WORK REQUIRED.
Your task is to transcribe the records exactly, skipping every image.

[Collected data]
%%

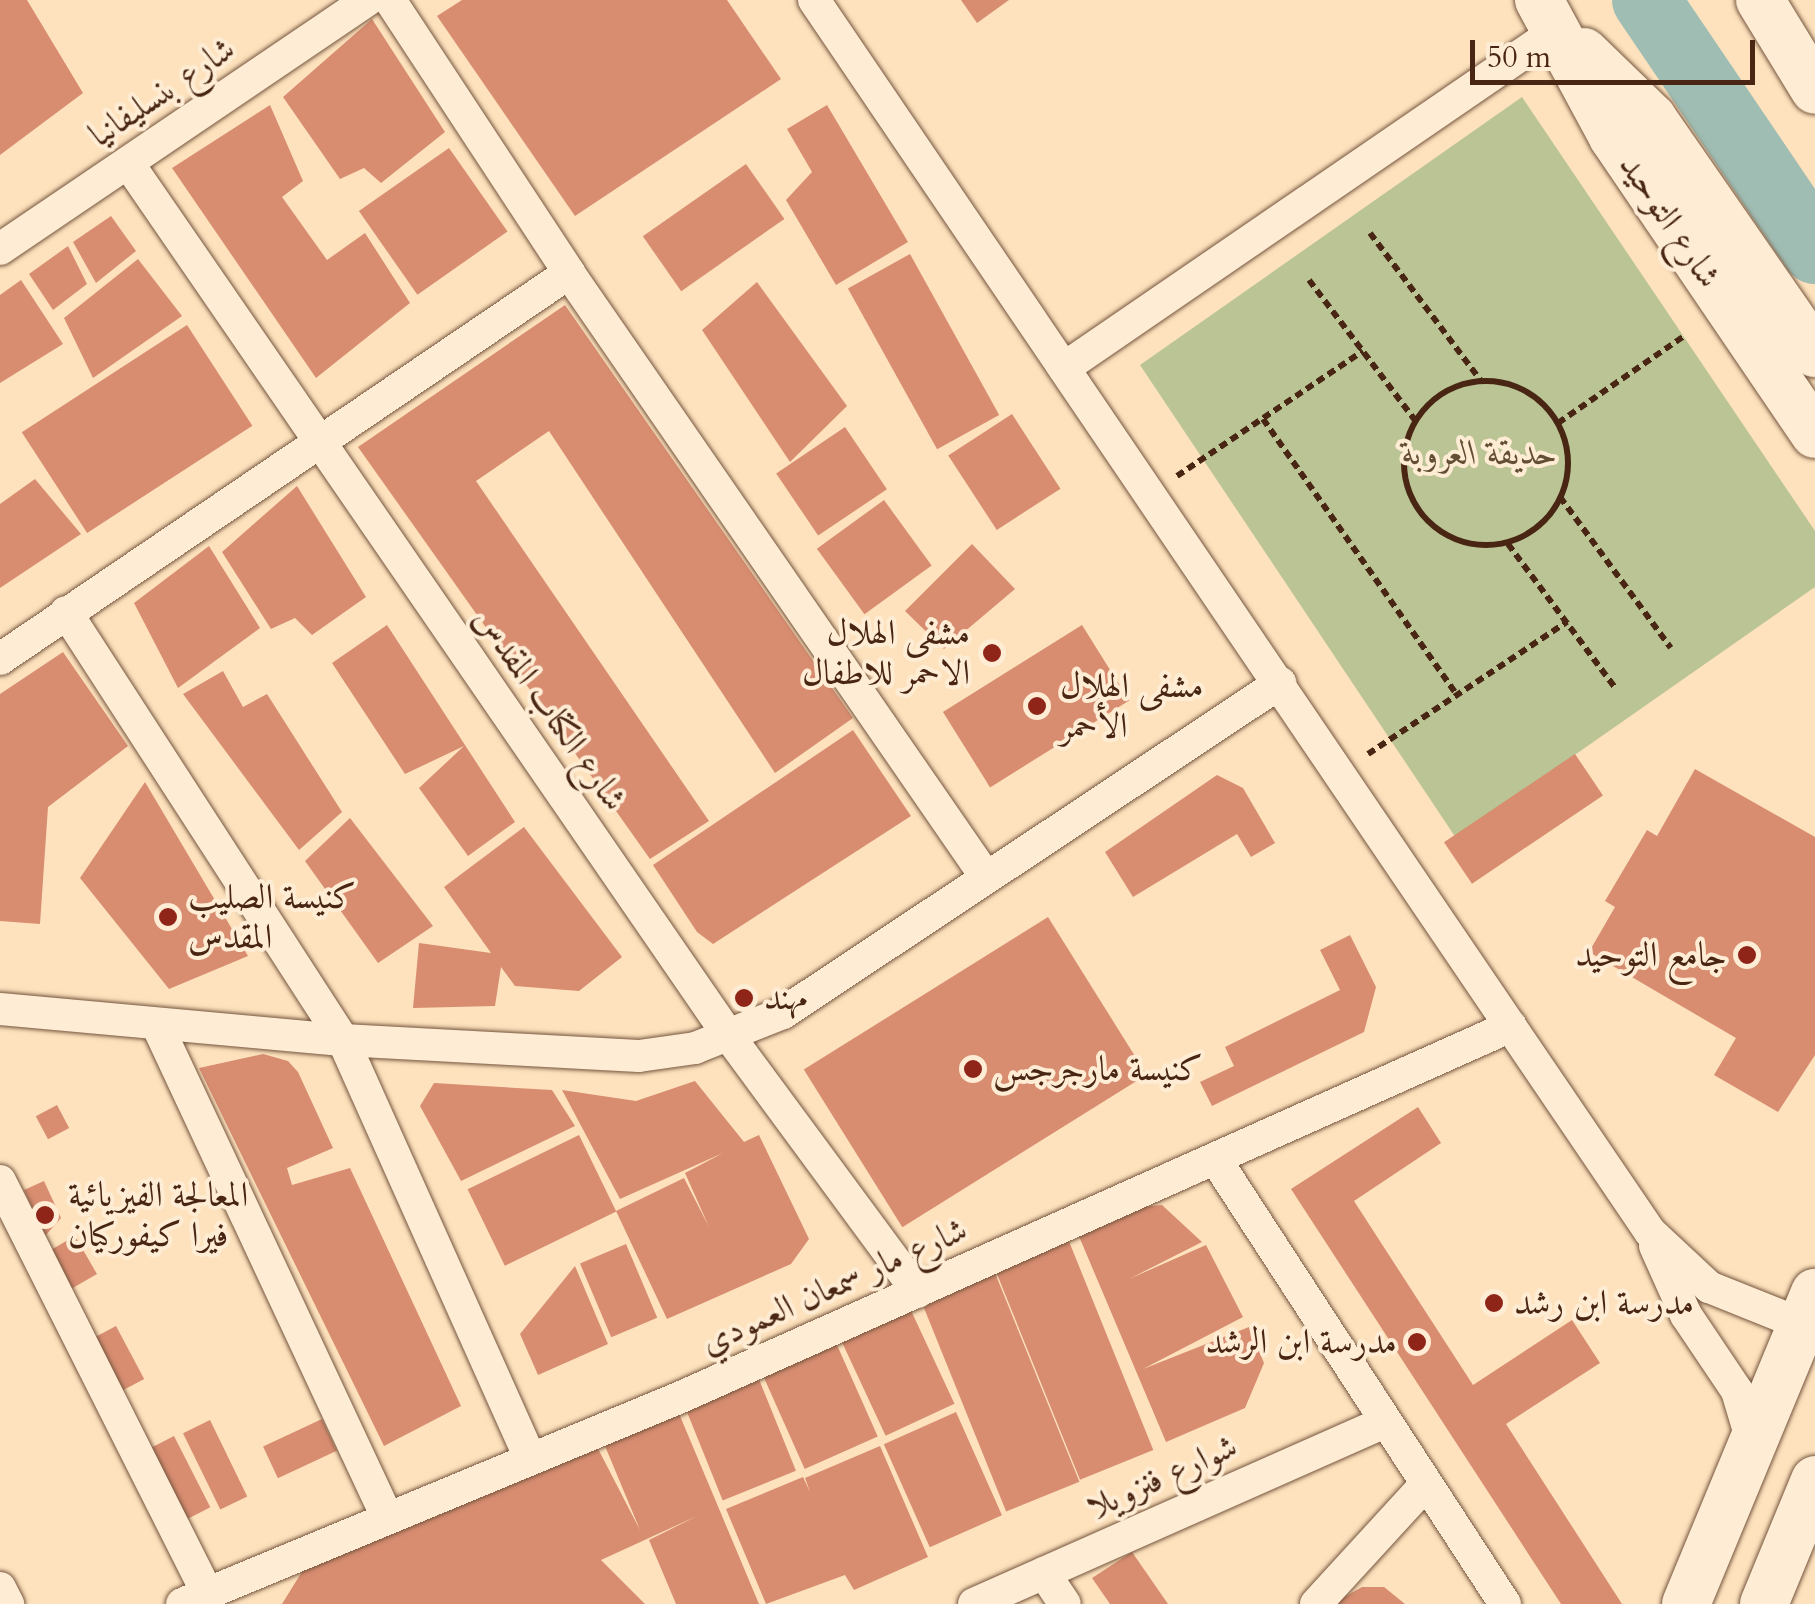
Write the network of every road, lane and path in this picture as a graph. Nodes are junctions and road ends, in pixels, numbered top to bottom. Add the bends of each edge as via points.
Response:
1 (368, 0) edge
2 (390, 0) edge
3 (814, 0) edge
4 (1760, 0) edge
5 (1549, 15) edge
6 (1815, 90) edge
7 (128, 162) junction
8 (1370, 233) dead end
9 (0, 249) edge
10 (569, 273) junction
11 (1309, 280) dead end
12 (1684, 336) dead end
13 (1363, 351) junction
14 (1815, 352) edge
15 (1064, 368) junction
16 (1480, 380) junction
17 (1262, 419) junction
18 (1416, 420) junction
19 (1558, 423) junction
20 (1815, 434) edge
21 (314, 441) junction
22 (1151, 494) junction
23 (1560, 498) junction
24 (1508, 544) junction
25 (66, 612) junction
26 (1567, 622) junction
27 (1671, 648) dead end
28 (0, 659) edge
29 (1280, 683) junction
30 (1616, 689) dead end
31 (1457, 694) junction
32 (1340, 772) junction
33 (986, 877) junction
34 (0, 1009) edge
35 (1511, 1026) junction
36 (158, 1027) junction
37 (730, 1036) junction
38 (343, 1040) junction
39 (1216, 1160) junction
40 (0, 1181) edge
41 (1650, 1232) junction
42 (918, 1292) junction
43 (1807, 1308) edge
44 (1382, 1423) junction
45 (1750, 1438) junction
46 (529, 1456) junction
47 (1815, 1480) edge
48 (1424, 1486) junction
49 (387, 1518) junction
50 (1044, 1573) junction
51 (0, 1588) edge
52 (214, 1597) edge
53 (1772, 1597) edge
54 (8, 1604) edge
55 (974, 1604) edge
56 (1065, 1604) edge
57 (1316, 1604) edge
58 (1505, 1604) edge
59 (1686, 1604) edge

1 - 7 street, شارع بنسليفانيا
2 - 10 street
3 - 15 street
4 - 6 main road
5 - 14 main road via 1652,118
5 - 15 street
5 - 20 main road, شارع التوحيد via 1614,137
7 - 9 street, شارع بنسليفانيا
7 - 21 street, شارع الكتاب المقدس
8 - 16 path
10 - 21 street
10 - 33 street
11 - 13 path
12 - 19 path
13 - 17 path
13 - 18 path
15 - 22 street
16 - 18 path via 1432,400
16 - 19 path via 1531,394
17 - 22 path
17 - 31 path
18 - 24 path via 1404,446 1403,474 1420,513 1452,540
19 - 23 path via 1569,460
21 - 25 street
21 - 37 street, شارع الكتاب المقدس
22 - 29 street
23 - 24 path via 1534,531
23 - 27 path
24 - 26 path
25 - 28 street
25 - 38 street
26 - 30 path
26 - 31 path
29 - 32 street
29 - 33 street
31 - 32 path
32 - 35 street
33 - 37 street via 795,1006
34 - 36 street
35 - 39 street, شارع مار سمعان العمودي
35 - 41 street
36 - 38 street
36 - 49 street
37 - 38 street via 638,1056
37 - 42 street, شارع الكتاب المقدس
38 - 46 street
39 - 42 street, شارع مار سمعان العمودي
39 - 44 street
40 - 52 street
41 - 43 street via 1709,1287
41 - 45 street via 1686,1315 1737,1391
42 - 46 street, شارع مار سمعان العمودي
43 - 45 main road
44 - 48 street
44 - 50 street, شوارع فنزويلا
45 - 59 main road
46 - 49 street, شارع مار سمعان العمودي
47 - 53 main road
48 - 57 street
48 - 58 street
49 - 52 street, شارع مار سمعان العمودي
50 - 55 street, شوارع فنزويلا
50 - 56 street
51 - 54 street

%%

YOUR SOLUTION.
Write the network of every road, lane and path in this picture as a graph. Nodes are junctions and road ends, in pixels, numbered top to bottom. Add the bends of each edge as via points.
Response:
1 (368, 0) edge
2 (390, 0) edge
3 (814, 0) edge
4 (1760, 0) edge
5 (1549, 15) edge
6 (1815, 90) edge
7 (128, 162) junction
8 (1370, 233) dead end
9 (0, 249) edge
10 (569, 273) junction
11 (1309, 280) dead end
12 (1684, 336) dead end
13 (1363, 351) junction
14 (1815, 352) edge
15 (1064, 368) junction
16 (1480, 380) junction
17 (1262, 419) junction
18 (1416, 420) junction
19 (1558, 423) junction
20 (1815, 434) edge
21 (314, 441) junction
22 (1151, 494) junction
23 (1560, 498) junction
24 (1508, 544) junction
25 (66, 612) junction
26 (1567, 622) junction
27 (1671, 648) dead end
28 (0, 659) edge
29 (1280, 683) junction
30 (1616, 689) dead end
31 (1457, 694) junction
32 (1340, 772) junction
33 (986, 877) junction
34 (0, 1009) edge
35 (1511, 1026) junction
36 (158, 1027) junction
37 (730, 1036) junction
38 (343, 1040) junction
39 (1216, 1160) junction
40 (0, 1181) edge
41 (1650, 1232) junction
42 (918, 1292) junction
43 (1807, 1308) edge
44 (1382, 1423) junction
45 (1750, 1438) junction
46 (529, 1456) junction
47 (1815, 1480) edge
48 (1424, 1486) junction
49 (387, 1518) junction
50 (1044, 1573) junction
51 (0, 1588) edge
52 (214, 1597) edge
53 (1772, 1597) edge
54 (8, 1604) edge
55 (974, 1604) edge
56 (1065, 1604) edge
57 (1316, 1604) edge
58 (1505, 1604) edge
59 (1686, 1604) edge

1 - 7 street, شارع بنسليفانيا
2 - 10 street
3 - 15 street
4 - 6 main road
5 - 14 main road via 1652,118
5 - 15 street
5 - 20 main road, شارع التوحيد via 1614,137
7 - 9 street, شارع بنسليفانيا
7 - 21 street, شارع الكتاب المقدس
8 - 16 path
10 - 21 street
10 - 33 street
11 - 13 path
12 - 19 path
13 - 17 path
13 - 18 path
15 - 22 street
16 - 18 path via 1432,400
16 - 19 path via 1531,394
17 - 22 path
17 - 31 path
18 - 24 path via 1404,446 1403,474 1420,513 1452,540
19 - 23 path via 1569,460
21 - 25 street
21 - 37 street, شارع الكتاب المقدس
22 - 29 street
23 - 24 path via 1534,531
23 - 27 path
24 - 26 path
25 - 28 street
25 - 38 street
26 - 30 path
26 - 31 path
29 - 32 street
29 - 33 street
31 - 32 path
32 - 35 street
33 - 37 street via 795,1006
34 - 36 street
35 - 39 street, شارع مار سمعان العمودي
35 - 41 street
36 - 38 street
36 - 49 street
37 - 38 street via 638,1056
37 - 42 street, شارع الكتاب المقدس
38 - 46 street
39 - 42 street, شارع مار سمعان العمودي
39 - 44 street
40 - 52 street
41 - 43 street via 1709,1287
41 - 45 street via 1686,1315 1737,1391
42 - 46 street, شارع مار سمعان العمودي
43 - 45 main road
44 - 48 street
44 - 50 street, شوارع فنزويلا
45 - 59 main road
46 - 49 street, شارع مار سمعان العمودي
47 - 53 main road
48 - 57 street
48 - 58 street
49 - 52 street, شارع مار سمعان العمودي
50 - 55 street, شوارع فنزويلا
50 - 56 street
51 - 54 street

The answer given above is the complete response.